TO BE FAIR, many of the strikers have been incarcerated for long periods without charges being brought, without a trial, conviction, and sentencing.

According to an Israel HaYom article heded PM to lawmakers: Allow force-feeding Palestinian hunger strikers, The prisoners demand their release and the end of the open-ended "administrative detention" measure, which allows the authorities to hold individuals in custody without charge or trial for protracted periods. Over the years, virtually all administrative detainees have been Palestinian terror suspects.

The Israeli human rights group B'Tselem said that as of April, 191 Palestinians were in administrative detention. Overall, Israel is holding more than 5,000 Palestinians accused or convicted of anti-Israeli activity.

Normally, my first and only reaction to prisoners going on a hunger strike - in any prison in any country under the rule of law - is "let them starve." Hunger strikes are, after all, voluntary.

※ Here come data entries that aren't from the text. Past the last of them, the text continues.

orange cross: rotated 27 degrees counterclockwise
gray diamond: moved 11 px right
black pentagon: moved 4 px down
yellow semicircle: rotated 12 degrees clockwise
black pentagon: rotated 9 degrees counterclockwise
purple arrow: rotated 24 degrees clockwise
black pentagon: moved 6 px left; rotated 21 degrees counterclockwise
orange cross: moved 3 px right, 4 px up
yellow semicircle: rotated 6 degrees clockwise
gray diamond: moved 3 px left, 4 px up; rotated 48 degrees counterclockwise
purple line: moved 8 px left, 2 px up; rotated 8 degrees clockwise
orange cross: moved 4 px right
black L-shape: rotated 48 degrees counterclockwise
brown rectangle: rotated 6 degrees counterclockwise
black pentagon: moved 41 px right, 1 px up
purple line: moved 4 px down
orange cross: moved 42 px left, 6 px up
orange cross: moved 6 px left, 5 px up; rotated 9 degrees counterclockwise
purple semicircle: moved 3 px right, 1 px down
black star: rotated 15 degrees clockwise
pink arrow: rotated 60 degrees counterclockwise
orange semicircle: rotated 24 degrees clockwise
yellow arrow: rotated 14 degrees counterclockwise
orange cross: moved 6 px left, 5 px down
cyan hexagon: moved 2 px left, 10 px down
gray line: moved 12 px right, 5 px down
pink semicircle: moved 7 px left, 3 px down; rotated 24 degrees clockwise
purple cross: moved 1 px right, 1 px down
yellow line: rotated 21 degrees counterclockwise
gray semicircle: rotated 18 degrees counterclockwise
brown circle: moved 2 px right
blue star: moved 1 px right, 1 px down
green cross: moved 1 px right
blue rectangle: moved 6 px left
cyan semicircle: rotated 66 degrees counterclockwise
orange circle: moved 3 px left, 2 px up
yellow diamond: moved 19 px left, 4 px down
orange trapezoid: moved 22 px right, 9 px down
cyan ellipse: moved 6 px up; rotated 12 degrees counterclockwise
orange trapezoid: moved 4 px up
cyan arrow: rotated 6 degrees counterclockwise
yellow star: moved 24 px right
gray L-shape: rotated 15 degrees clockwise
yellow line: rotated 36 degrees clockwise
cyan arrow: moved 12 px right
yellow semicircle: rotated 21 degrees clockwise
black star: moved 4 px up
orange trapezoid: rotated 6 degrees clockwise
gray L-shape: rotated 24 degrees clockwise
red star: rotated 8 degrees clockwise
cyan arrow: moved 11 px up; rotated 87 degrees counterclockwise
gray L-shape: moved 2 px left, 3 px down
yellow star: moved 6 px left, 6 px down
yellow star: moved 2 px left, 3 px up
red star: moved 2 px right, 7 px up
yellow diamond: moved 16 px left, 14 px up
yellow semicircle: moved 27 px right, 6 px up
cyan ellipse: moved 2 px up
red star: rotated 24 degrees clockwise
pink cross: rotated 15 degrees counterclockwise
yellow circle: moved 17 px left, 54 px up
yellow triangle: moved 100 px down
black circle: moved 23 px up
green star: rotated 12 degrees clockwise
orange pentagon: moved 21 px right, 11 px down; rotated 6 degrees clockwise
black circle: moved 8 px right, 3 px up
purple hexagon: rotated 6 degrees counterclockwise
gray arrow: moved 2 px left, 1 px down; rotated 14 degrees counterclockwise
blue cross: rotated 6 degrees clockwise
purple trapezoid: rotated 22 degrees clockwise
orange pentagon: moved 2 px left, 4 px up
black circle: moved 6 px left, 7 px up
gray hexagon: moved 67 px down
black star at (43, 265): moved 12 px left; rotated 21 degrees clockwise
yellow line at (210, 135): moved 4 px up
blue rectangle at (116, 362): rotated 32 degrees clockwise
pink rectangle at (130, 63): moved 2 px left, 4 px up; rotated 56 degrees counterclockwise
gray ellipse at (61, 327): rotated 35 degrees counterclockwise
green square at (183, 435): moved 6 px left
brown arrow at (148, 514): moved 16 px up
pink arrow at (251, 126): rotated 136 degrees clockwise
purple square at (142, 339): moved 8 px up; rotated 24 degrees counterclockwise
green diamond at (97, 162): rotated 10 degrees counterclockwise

Israel, as are most "western" countries, are less or more, "countries under the rule of law. That means a person is

 *   Arrested

 *   Charged

 *   Tried

 *   (and if convicted) Sentenced

Note I wrote "most western countries." There ARE countries in Europe, Africa, and Asia that won't qualify as "countries under the rule of law." The U.S.' detention of prisoners in Guantanamo Bay (Gitmo) Cuba, makes the U.S.' inclusion under the "countries under the rule of law" questionable; the prisoners should be charged, tried, and if found guilty, convicted and executed (thereby eliminating recidivism on the part of the terrorists).

The time between arrest and charge should be minimal; likewise, the time between charge and trial.

In the U.S., people charged with a crime are guaranteed a speedy trial.

Israel's law is based on English law which, compared to the U.S., seems a bit draconian. Israel, unlike either the U.S. or England, is under constant threat of terrorists and, due to that, may be allowed some "slack" in the criminal handling process.

I would not, as Israel's chief pol proposes, force feed any prisoner. Anyone who wants to go on a hunger strike is welcome to do so. Moreover, I will honor the prisoner's desire to die rather than eat, even when the prisoner is unconscious. I would not want to deprive a Muslim of his right to martyrdom and 70 virgins.

At the same time, Israel needs to treat its prisoners fairly; arrest, charge, trial, and if convicted, punishment; if innocent, freedom.

It does Israel no good, now or in the future, to detain prisoners without charge for more than 48 hours or to cause prisoners to be incarcerated for months awaiting trial.

While justice needs to be carefully administered, it must be administered in good time.